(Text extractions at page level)
⟨

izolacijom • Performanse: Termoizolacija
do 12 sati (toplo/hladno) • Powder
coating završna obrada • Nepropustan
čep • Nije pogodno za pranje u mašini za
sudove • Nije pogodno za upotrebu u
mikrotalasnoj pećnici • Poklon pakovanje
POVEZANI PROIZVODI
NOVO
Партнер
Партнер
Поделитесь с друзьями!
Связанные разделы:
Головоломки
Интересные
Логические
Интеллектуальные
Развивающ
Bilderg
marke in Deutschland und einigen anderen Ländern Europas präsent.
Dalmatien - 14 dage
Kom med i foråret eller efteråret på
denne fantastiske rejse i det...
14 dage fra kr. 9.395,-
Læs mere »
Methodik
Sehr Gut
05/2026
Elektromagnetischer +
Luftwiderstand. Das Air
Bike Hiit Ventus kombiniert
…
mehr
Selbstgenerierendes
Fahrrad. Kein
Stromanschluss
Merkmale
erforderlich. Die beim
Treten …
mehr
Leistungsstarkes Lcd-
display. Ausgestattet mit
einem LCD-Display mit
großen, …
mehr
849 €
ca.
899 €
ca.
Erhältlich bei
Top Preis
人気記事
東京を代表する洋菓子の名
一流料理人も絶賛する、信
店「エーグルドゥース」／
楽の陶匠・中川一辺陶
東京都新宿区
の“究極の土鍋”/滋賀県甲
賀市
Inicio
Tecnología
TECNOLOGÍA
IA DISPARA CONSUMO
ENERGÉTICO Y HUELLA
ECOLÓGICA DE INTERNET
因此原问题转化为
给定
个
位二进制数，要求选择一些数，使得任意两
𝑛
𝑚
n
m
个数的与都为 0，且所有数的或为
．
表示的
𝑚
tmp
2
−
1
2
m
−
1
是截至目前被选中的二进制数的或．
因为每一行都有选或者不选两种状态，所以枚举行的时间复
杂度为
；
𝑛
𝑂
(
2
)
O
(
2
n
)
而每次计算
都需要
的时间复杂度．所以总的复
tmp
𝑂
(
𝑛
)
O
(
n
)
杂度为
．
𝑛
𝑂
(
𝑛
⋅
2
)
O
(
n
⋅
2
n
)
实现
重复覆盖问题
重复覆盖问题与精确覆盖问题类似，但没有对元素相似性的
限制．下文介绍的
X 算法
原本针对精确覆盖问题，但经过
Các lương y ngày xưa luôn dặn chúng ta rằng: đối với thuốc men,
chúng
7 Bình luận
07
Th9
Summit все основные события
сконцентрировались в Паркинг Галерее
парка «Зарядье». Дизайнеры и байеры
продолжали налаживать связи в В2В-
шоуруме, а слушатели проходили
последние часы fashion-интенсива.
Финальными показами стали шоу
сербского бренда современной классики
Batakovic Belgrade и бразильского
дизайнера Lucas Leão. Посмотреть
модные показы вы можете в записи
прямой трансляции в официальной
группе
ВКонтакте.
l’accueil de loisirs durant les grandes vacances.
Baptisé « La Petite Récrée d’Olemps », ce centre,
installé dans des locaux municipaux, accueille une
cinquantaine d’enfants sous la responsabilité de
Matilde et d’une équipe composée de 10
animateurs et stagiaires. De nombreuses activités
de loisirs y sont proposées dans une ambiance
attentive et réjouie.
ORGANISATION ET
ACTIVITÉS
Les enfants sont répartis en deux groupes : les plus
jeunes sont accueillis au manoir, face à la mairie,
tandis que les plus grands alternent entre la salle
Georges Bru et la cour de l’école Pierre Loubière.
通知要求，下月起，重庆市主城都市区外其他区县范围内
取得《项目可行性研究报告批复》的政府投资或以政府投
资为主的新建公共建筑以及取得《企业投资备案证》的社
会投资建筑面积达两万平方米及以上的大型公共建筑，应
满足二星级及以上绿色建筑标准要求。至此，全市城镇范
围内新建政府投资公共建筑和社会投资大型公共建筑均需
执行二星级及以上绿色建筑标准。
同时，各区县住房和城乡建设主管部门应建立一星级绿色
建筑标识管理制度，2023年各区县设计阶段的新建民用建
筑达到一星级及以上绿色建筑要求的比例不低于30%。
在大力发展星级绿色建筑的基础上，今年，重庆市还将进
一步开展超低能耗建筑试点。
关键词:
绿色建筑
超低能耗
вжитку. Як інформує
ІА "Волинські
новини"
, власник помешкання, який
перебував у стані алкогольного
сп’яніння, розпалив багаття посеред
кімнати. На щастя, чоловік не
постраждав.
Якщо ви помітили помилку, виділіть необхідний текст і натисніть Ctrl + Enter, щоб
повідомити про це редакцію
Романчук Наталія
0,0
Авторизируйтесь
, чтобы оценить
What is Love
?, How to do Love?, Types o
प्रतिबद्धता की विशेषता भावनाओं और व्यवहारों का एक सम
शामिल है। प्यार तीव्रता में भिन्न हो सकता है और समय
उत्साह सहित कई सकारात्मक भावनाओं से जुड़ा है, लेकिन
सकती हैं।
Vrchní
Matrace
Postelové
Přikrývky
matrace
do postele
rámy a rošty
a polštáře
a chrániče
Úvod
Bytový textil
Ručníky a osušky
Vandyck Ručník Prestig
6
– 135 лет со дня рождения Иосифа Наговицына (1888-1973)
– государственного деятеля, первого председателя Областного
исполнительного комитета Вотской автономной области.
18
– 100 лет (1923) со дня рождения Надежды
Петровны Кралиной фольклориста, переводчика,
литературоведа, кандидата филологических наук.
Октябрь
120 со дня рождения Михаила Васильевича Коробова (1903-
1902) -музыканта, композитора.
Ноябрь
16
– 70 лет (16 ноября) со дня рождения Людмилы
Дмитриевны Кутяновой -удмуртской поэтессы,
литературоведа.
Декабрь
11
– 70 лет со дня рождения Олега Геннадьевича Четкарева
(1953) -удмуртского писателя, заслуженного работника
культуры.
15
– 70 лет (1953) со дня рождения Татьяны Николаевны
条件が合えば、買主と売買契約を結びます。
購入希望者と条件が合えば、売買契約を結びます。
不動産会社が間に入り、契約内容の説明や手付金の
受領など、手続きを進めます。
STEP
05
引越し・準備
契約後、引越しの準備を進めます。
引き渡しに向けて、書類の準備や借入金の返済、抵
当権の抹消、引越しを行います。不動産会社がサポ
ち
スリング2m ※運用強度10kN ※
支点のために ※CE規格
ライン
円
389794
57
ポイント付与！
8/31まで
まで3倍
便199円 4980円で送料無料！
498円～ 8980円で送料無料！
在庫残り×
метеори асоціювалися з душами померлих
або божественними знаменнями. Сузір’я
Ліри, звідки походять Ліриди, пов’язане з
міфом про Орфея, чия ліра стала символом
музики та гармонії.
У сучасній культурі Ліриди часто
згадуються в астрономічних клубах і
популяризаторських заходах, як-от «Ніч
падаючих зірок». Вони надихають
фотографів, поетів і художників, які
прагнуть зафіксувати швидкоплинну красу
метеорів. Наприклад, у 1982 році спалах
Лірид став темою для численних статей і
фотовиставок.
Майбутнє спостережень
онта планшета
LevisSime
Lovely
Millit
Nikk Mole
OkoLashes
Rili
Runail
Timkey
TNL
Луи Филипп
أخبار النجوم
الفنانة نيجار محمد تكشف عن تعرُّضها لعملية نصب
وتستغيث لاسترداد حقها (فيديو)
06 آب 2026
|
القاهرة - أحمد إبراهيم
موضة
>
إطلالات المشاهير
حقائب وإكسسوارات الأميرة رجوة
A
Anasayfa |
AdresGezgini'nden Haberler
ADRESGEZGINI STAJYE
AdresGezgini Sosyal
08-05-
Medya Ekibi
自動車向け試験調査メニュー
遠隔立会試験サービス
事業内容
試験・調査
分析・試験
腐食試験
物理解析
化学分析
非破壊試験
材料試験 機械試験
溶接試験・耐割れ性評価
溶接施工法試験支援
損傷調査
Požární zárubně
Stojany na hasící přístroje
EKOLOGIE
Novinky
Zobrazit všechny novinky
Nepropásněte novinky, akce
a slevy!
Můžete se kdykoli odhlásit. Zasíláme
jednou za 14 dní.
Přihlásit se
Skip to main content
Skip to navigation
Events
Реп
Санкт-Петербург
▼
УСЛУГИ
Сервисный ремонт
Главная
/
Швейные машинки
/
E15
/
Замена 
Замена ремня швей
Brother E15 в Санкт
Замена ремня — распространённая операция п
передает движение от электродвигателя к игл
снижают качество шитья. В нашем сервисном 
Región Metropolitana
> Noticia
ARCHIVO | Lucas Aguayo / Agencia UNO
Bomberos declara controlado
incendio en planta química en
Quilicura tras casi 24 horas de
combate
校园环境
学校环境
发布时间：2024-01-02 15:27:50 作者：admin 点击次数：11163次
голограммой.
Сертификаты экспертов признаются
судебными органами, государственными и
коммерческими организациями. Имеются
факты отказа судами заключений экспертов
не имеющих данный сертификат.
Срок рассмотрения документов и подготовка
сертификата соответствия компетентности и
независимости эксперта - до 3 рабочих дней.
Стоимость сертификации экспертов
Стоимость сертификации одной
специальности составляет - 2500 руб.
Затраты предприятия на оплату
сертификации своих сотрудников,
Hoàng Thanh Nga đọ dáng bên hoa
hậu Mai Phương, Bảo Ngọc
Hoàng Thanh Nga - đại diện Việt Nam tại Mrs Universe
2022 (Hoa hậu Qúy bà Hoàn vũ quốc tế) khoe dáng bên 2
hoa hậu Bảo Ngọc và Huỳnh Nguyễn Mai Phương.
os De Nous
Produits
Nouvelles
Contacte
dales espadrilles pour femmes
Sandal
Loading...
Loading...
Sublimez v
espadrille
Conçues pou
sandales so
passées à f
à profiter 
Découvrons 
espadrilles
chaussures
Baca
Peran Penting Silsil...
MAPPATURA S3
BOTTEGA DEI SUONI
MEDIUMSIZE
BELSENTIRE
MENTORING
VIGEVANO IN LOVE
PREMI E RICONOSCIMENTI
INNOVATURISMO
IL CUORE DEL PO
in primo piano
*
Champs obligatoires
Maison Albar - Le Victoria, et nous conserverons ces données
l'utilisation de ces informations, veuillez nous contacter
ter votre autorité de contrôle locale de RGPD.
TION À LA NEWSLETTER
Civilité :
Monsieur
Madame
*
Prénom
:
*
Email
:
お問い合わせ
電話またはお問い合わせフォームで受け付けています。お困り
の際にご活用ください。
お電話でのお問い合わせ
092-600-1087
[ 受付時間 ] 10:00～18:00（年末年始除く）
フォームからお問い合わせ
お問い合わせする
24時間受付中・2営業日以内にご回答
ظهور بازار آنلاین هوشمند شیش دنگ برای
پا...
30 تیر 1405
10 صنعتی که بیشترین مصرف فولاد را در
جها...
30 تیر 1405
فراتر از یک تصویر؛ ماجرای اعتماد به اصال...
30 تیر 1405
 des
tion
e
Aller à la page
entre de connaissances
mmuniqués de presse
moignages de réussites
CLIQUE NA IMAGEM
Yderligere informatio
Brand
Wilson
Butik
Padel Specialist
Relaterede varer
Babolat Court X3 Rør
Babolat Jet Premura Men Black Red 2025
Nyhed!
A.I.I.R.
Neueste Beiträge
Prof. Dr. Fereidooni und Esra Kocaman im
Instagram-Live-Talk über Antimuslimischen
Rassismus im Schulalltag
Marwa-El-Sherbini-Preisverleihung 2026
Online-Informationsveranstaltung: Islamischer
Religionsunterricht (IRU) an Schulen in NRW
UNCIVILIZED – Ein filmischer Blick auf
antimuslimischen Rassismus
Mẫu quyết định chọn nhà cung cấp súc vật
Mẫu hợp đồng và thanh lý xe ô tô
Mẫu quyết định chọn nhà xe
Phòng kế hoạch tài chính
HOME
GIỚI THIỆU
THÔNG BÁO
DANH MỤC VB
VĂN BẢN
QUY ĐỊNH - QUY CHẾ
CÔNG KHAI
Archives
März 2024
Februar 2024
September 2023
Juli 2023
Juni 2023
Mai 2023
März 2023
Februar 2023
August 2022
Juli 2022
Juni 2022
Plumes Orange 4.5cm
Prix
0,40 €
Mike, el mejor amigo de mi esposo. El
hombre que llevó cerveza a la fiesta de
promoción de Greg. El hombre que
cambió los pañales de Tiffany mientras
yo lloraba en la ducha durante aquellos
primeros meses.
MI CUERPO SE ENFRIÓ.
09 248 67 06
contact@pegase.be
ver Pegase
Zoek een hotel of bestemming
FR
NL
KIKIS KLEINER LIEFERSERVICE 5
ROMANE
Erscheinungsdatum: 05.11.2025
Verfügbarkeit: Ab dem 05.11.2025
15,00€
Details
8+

⟩

Problem requirements - Count the lines of the material above that contain the string "pogodno", matching case exactly. Give only the number.

Answer to the problem - 2